# Advice on a Olympia Cremina.



## Montana (Jan 3, 2013)

Not sure I'm posting this in the correct section but seen this on eBay, I know it's in Italy and a risk but if the shipping isn't silly money does it look like it's worth a chance?

http://www.ebay.co.uk/ulk/itm/121798036861


----------



## coffeechap (Apr 5, 2012)

there might be one in fantastic original condition coming up on the forum soon, not from me but another member, might be a little more but it is a really good one.


----------



## Montana (Jan 3, 2013)

Ok thanks, I'll hang on for a bit then.


----------



## risky (May 11, 2015)

Wow, the very definition of form follows function I suppose?


----------



## Montana (Jan 3, 2013)

risky said:


> Wow, the very definition of form follows function I suppose?

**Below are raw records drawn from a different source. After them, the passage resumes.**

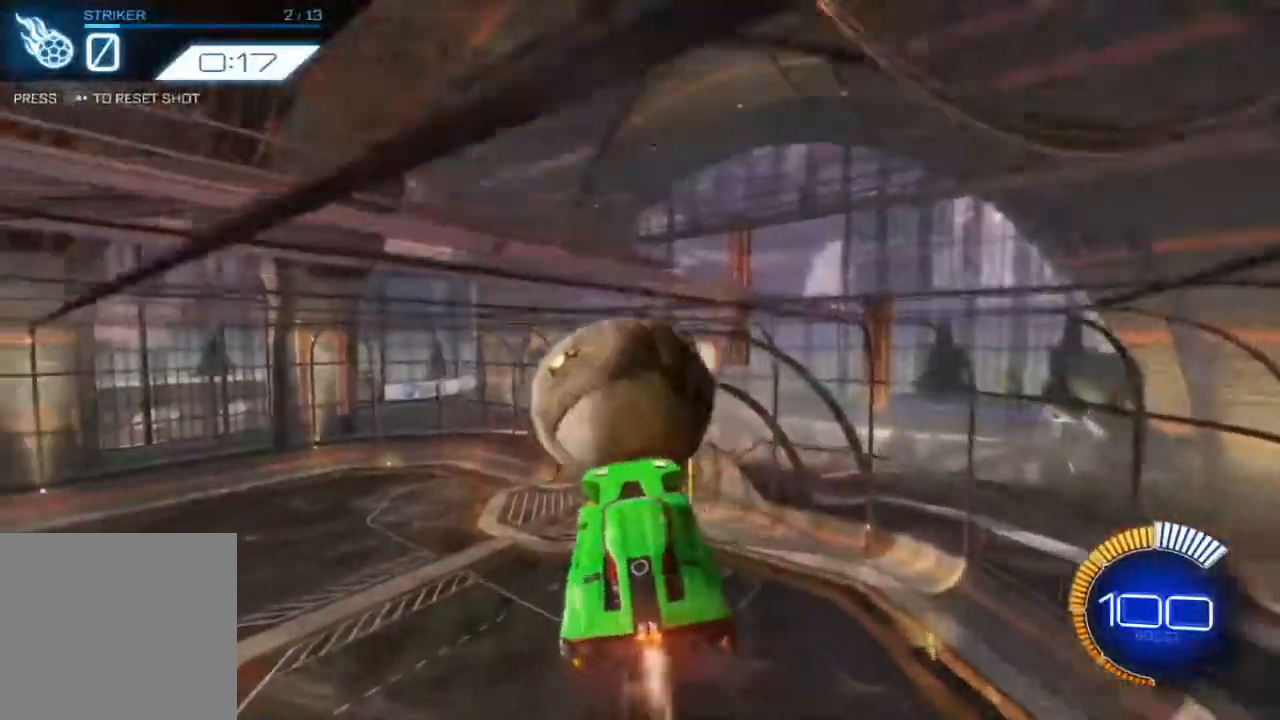
{"buttons": ["R2"], "left_stick": "center", "events": [[183, "left_stick", "up-left"], [250, "B", "up"], [300, "left_stick", "center"]]}
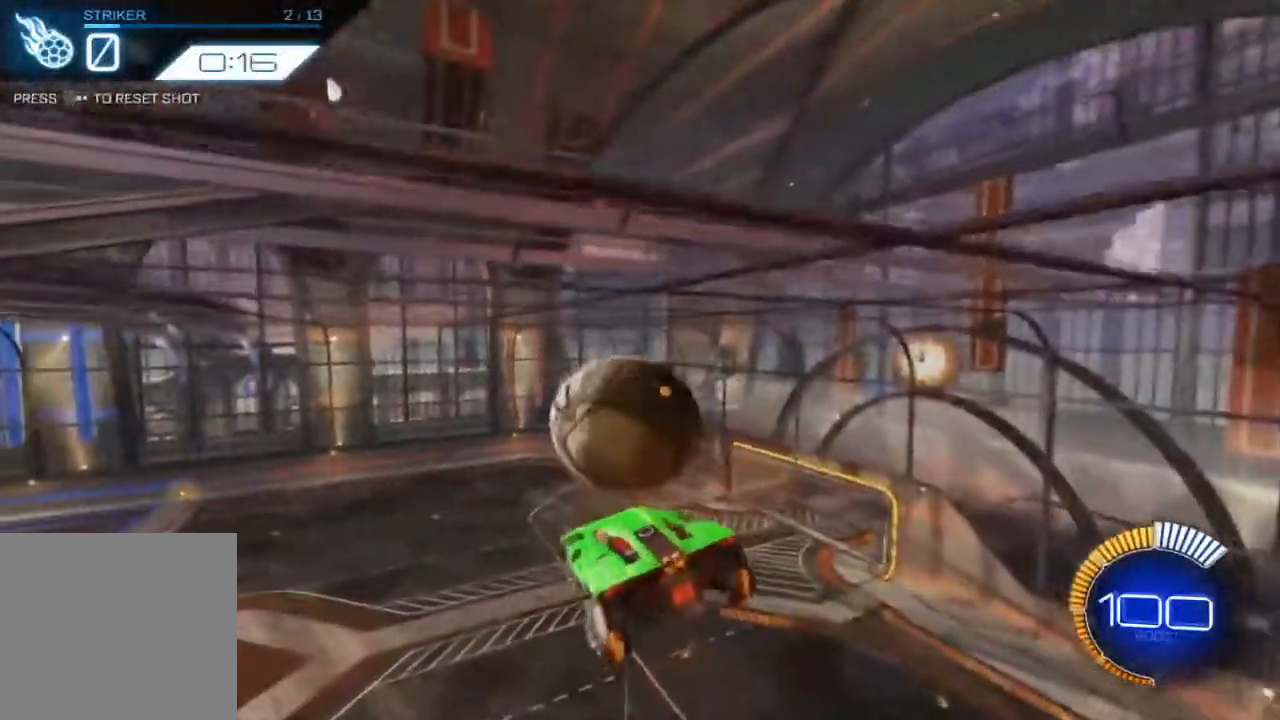
{"buttons": ["B", "R2"], "left_stick": "center", "events": [[17, "left_stick", "down-right"], [67, "B", "down"], [283, "left_stick", "center"]]}
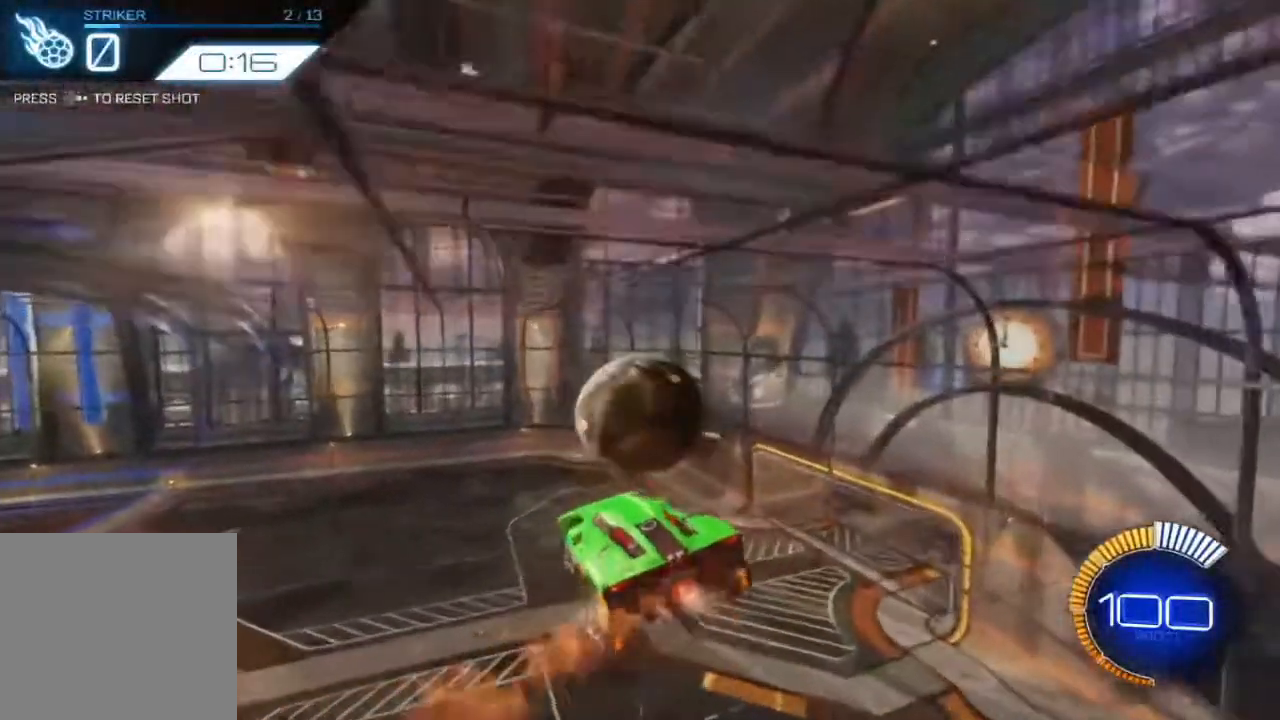
{"buttons": ["B", "R2"], "left_stick": "center", "events": [[33, "left_stick", "right"], [383, "left_stick", "center"]]}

I'm having a good look online at reviews and will make my mind up, its either a Cremina or save up some more and get a L1. Its a lot of money on either so I'll take my time making my choice.


----------



## risky (May 11, 2015)

The L1 is in another league looks wise.

A work of art.


----------



## sjenner (Nov 8, 2012)

risky said:


> The L1 is in another league looks wise.
> 
> A work of art.


Ability too...

(my view)


----------



## jonners (Apr 26, 2013)

Did you notice the postage charges on that eBay Cremina?!!

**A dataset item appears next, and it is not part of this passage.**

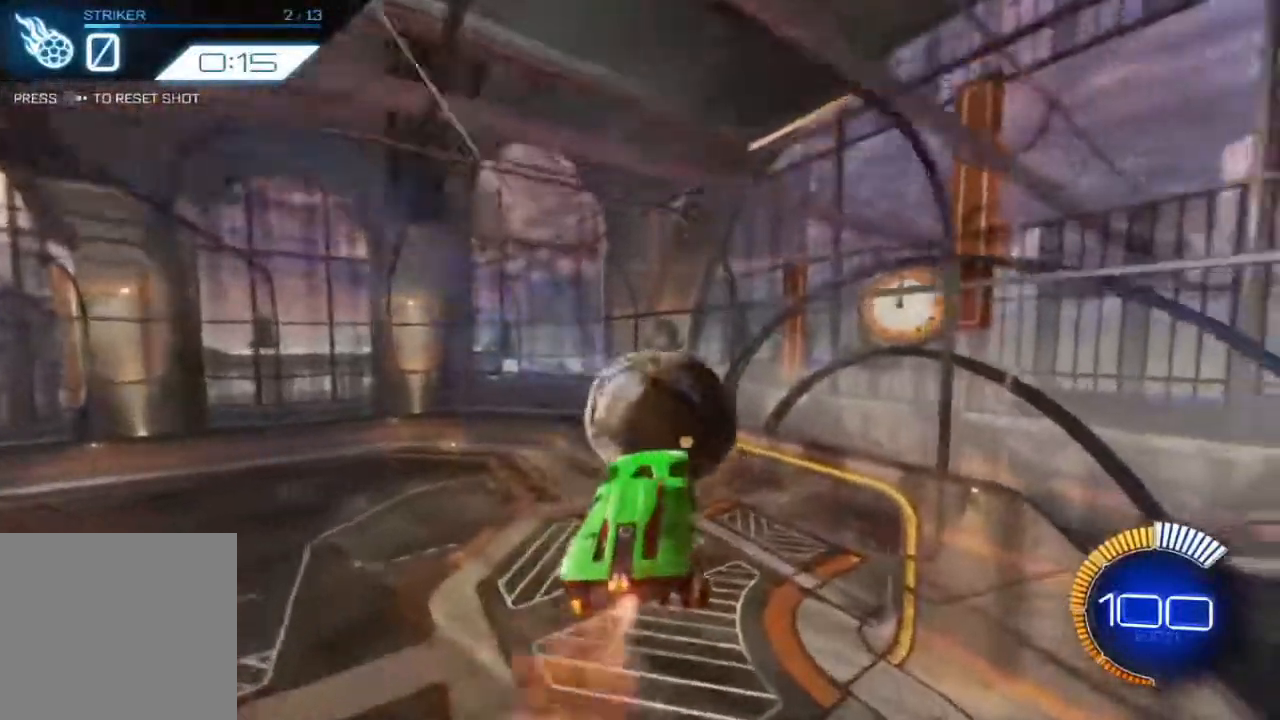
{"buttons": ["R2"], "left_stick": "center", "events": [[183, "left_stick", "up"], [417, "left_stick", "center"], [467, "B", "up"]]}
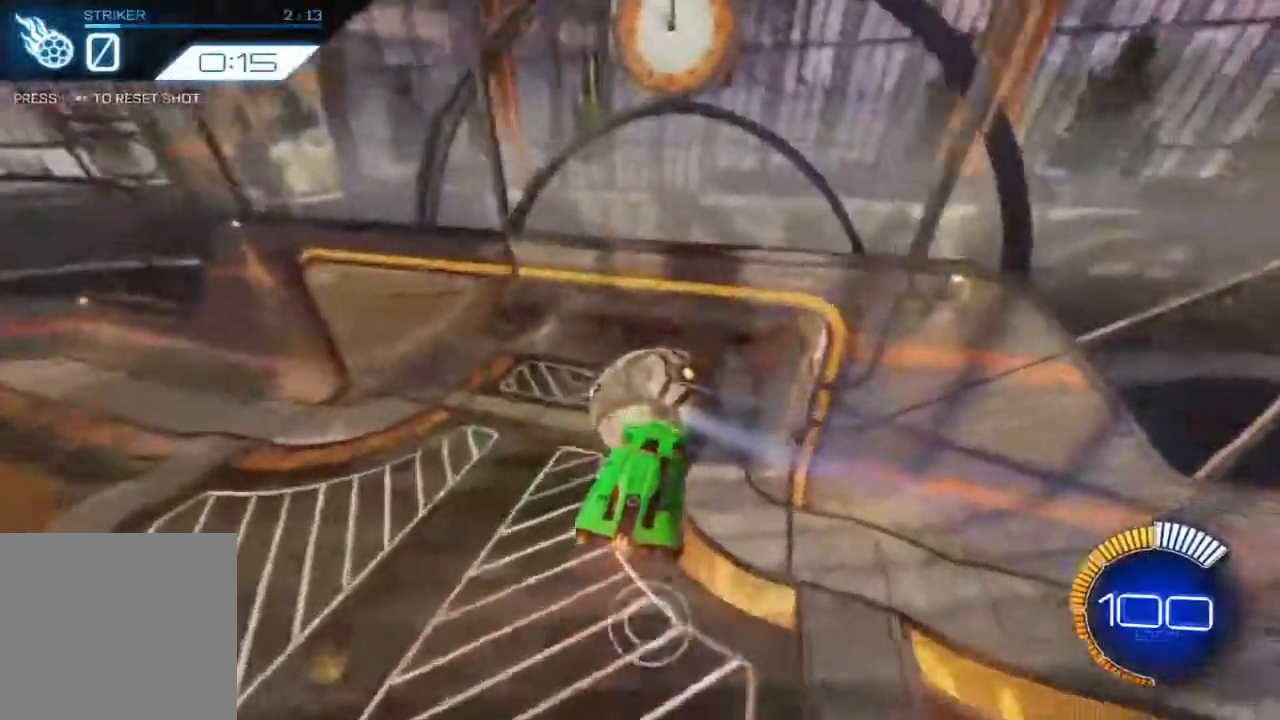
{"buttons": ["B", "R2"], "left_stick": "center", "events": [[450, "B", "down"]]}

I love my Cremina (bought on eBay) and have no desire for any other machine. Highly recommended.


----------



## dsc (Jun 7, 2013)

Yup indeed I have a Cremina for sale, you'd have to wait a week or so for photos as I'm away but its in mind condition and working very good.

T.


----------



## Montana (Jan 3, 2013)

dsc said:


> Yup indeed I have a Cremina for sale, you'd have to wait a week or so for photos as I'm away but its in mind condition and working very good.
> 
> T.


What at sort of money does a nice used one go for then?


----------



## Montana (Jan 3, 2013)

dsc said:


> Yup indeed I have a Cremina for sale, you'd have to wait a week or so for photos as I'm away but its in mind condition and working very good.
> 
> T.


What year and colour is it? If the price is good I'll be I'll be interested. I'm guessing it will go in the for sale section so I'll keep an eye out for it. Thanks Rich.


----------



## dsc (Jun 7, 2013)

I'm pretty sure it's a 67 (sight glass, big toggle power switch on the left with a power indicator above it, no vac breaker in the boiler cap) and its red.

T.


----------



## coffeechap (Apr 5, 2012)

I think it is brown tom the same as the one he was looking at in Italy.


----------



## dsc (Jun 7, 2013)

Yeah quite possible, the colour is only on the back really, from the front you mostly see the chrome.

T.


----------